Recorded data:
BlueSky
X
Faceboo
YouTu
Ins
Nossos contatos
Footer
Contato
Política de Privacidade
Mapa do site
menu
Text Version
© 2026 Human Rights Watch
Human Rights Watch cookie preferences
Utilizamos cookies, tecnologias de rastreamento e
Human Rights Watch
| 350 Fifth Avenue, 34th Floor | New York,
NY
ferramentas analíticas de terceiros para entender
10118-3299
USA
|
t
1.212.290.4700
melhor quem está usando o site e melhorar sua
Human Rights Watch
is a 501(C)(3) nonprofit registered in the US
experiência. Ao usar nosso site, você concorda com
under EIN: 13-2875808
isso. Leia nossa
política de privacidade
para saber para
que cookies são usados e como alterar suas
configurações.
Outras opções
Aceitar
==
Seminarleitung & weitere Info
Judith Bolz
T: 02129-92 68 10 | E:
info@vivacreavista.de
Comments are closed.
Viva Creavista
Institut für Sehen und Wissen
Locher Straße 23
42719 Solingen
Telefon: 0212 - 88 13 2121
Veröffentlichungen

### WHAT THE TASK REQUIRES
Gather from the records above every line containing the string "Rights".

### THE COMPLETED TASK
© 2026 Human Rights Watch
Human Rights Watch cookie preferences
Human Rights Watch
Human Rights Watch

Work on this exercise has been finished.